What the task requires = Produce a copy of every line in the records that holds the string "Right".

Named joint coordinates:
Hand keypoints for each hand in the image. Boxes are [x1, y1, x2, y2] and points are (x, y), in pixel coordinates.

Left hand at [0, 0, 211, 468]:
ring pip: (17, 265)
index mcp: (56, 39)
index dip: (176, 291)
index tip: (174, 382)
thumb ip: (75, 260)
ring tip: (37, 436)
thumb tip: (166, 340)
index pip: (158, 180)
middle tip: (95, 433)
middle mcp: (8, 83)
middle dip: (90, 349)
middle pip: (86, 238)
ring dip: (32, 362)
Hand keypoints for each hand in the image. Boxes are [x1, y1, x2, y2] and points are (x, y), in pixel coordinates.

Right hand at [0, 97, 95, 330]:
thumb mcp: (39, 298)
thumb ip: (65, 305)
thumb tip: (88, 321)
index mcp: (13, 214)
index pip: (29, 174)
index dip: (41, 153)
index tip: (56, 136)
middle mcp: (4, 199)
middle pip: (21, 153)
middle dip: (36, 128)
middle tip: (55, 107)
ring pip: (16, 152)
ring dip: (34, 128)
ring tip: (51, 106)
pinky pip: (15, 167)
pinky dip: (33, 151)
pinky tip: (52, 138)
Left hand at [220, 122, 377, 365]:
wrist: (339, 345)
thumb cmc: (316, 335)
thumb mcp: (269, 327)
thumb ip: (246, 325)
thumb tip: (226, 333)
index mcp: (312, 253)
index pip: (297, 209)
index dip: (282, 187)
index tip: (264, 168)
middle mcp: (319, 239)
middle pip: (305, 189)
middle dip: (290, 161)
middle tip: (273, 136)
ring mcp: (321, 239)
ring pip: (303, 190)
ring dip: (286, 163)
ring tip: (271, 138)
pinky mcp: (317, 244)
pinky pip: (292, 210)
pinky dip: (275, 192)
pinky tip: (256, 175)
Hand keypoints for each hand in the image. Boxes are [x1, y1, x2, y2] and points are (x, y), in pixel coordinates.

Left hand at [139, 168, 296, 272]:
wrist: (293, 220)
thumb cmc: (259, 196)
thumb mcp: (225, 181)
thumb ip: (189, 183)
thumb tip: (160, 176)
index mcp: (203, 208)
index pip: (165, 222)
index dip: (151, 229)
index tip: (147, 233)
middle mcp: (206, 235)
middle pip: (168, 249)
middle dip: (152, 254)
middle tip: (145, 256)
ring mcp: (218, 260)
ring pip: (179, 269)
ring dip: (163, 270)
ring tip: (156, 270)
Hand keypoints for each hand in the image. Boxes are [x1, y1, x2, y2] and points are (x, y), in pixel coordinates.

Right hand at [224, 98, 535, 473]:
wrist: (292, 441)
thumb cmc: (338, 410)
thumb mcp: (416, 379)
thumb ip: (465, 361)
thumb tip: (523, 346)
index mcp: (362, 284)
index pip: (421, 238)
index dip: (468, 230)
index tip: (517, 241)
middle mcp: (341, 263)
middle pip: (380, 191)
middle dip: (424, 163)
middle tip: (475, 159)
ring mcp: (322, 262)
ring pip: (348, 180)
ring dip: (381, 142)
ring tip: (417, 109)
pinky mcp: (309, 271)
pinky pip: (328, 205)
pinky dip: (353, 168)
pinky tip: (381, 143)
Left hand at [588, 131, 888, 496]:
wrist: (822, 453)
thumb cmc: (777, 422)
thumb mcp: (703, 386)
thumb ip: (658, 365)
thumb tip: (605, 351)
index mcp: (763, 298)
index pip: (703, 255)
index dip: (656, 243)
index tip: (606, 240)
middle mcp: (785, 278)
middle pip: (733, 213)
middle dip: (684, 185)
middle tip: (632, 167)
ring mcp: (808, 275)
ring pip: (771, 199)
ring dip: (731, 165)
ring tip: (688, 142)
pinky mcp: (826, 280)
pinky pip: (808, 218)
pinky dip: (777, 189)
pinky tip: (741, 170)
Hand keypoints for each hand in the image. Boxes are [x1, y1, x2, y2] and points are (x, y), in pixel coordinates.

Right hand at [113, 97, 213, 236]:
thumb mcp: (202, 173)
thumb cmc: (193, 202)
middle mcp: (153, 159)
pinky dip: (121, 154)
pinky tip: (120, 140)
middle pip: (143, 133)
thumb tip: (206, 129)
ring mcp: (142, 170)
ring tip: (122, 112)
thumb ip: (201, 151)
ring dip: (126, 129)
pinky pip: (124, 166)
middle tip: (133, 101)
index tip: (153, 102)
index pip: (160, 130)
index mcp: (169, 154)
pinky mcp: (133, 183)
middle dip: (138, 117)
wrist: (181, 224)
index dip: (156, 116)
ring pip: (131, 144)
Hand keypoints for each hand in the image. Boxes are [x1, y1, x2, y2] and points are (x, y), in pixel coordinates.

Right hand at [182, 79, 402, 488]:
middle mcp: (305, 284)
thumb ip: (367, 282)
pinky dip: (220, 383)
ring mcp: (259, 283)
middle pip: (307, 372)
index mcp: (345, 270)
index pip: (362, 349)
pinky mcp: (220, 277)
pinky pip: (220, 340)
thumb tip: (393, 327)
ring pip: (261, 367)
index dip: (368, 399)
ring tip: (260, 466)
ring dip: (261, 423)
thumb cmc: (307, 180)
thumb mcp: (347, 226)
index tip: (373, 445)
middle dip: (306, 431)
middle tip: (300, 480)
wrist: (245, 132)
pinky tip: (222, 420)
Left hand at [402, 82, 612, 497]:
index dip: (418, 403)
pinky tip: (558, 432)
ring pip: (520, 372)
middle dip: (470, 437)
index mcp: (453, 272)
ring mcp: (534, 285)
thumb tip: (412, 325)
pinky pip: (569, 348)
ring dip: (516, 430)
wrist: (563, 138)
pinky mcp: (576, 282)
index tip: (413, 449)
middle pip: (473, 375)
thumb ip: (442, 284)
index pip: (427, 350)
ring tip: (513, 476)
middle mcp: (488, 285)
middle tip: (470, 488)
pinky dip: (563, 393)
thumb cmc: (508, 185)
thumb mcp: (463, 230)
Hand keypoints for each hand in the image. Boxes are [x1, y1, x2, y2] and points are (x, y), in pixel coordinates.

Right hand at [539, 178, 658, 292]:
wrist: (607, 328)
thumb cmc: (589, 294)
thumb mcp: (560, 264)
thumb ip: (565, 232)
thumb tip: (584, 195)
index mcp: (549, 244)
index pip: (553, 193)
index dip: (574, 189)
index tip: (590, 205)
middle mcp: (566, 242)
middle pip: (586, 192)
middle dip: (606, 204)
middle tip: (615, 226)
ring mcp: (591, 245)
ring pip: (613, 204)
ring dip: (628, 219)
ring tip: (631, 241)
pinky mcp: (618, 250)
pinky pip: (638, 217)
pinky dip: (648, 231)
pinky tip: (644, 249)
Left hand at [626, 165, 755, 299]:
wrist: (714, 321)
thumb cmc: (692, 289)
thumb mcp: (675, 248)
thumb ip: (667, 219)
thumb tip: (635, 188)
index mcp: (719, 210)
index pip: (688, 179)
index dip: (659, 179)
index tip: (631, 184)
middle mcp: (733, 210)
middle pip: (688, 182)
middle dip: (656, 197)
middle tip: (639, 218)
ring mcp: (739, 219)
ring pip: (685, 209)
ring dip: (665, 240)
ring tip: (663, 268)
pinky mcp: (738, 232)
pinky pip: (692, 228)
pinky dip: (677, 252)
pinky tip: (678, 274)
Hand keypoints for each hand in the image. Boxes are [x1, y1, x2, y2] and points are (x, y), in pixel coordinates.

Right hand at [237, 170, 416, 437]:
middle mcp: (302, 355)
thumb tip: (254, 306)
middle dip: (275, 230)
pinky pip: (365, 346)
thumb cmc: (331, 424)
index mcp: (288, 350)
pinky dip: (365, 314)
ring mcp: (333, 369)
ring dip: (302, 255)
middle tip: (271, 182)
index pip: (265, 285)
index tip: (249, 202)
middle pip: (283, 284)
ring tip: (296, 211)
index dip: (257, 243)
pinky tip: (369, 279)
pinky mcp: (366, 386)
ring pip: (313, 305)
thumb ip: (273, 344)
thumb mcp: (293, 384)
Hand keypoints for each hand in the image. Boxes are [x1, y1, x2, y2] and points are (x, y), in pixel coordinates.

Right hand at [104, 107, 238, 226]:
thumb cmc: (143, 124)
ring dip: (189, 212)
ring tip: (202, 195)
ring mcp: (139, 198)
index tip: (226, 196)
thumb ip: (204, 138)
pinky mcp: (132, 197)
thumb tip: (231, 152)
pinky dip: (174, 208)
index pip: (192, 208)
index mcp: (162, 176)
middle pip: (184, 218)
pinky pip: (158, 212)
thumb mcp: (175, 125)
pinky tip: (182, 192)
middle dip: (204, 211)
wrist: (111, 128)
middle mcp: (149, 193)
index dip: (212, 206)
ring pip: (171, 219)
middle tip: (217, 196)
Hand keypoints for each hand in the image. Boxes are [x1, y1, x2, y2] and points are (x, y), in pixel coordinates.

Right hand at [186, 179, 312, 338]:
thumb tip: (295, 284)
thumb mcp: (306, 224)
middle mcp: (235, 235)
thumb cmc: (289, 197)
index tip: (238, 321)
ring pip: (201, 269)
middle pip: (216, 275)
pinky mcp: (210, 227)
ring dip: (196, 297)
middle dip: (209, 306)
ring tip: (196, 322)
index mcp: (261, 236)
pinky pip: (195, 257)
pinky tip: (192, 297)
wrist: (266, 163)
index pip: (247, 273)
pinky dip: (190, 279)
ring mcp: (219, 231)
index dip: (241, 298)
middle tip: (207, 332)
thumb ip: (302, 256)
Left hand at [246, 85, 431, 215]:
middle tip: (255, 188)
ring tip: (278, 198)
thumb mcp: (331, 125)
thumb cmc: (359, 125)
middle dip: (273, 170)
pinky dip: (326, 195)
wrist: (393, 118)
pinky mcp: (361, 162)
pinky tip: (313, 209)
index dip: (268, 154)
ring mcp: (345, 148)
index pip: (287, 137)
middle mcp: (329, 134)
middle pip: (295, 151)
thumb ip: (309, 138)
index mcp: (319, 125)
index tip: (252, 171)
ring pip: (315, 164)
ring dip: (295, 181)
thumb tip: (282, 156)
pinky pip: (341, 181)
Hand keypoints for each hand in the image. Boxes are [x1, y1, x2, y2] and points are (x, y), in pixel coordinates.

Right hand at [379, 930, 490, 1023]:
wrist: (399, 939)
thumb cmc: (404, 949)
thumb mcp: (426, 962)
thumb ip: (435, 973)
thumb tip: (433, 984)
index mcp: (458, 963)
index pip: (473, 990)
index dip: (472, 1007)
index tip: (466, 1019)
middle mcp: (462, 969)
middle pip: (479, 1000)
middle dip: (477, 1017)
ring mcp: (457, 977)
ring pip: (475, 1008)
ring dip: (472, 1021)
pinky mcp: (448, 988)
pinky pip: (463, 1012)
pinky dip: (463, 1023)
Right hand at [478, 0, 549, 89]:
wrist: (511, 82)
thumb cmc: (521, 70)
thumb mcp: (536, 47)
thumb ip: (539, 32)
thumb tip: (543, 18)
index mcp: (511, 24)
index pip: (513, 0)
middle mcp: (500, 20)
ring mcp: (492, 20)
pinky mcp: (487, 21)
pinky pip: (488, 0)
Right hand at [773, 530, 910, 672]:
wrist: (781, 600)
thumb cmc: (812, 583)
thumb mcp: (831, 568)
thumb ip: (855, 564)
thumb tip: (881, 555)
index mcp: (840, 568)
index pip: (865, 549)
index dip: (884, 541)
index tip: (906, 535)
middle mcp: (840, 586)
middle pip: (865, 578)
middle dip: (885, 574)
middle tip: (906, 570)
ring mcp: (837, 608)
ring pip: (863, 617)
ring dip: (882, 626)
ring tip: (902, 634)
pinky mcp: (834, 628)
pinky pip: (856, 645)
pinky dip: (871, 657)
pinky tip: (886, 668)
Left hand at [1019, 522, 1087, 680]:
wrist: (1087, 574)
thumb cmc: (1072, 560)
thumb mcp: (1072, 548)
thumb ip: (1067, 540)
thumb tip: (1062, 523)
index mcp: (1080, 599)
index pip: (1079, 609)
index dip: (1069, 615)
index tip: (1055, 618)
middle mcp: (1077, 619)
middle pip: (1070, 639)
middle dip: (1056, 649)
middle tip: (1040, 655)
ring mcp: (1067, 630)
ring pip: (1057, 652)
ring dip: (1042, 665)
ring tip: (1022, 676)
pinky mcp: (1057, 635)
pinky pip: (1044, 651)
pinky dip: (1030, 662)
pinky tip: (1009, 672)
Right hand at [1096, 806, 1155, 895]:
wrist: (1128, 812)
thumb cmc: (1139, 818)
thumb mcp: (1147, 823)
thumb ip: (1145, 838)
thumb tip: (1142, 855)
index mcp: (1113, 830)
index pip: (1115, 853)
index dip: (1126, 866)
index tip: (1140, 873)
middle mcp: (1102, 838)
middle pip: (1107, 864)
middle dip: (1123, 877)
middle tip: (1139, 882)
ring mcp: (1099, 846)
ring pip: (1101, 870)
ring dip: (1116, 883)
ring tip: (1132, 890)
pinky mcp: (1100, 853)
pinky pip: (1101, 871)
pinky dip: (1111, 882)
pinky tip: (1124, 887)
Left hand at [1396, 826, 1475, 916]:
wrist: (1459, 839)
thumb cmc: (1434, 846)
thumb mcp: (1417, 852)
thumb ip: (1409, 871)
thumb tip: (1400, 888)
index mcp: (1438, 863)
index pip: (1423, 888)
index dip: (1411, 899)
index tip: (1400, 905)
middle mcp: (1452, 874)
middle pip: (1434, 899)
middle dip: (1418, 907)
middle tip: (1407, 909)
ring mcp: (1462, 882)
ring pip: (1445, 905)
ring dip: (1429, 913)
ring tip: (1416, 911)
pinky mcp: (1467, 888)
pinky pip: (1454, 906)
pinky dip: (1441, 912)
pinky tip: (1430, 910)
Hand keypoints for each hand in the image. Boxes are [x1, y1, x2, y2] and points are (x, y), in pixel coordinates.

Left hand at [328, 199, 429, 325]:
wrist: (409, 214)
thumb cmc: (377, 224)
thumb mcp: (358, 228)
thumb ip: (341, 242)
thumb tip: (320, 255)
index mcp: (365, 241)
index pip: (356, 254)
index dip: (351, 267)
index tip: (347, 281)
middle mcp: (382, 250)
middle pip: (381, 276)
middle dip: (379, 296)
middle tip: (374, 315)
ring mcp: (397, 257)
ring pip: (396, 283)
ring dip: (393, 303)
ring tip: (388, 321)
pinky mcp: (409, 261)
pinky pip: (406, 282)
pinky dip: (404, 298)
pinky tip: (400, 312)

Answer to the problem =
Right hand at [0, 97, 95, 330]:
Right hand at [224, 98, 535, 473]:
Right hand at [113, 97, 213, 236]:
Right hand at [182, 79, 402, 488]:
Right hand at [539, 178, 658, 292]:
Right hand at [237, 170, 416, 437]:
Right hand at [104, 107, 238, 226]:
Right hand at [186, 179, 312, 338]:
Right hand at [379, 930, 490, 1023]:
Right hand at [478, 0, 549, 89]:
Right hand at [773, 530, 910, 672]:
Right hand at [1096, 806, 1155, 895]:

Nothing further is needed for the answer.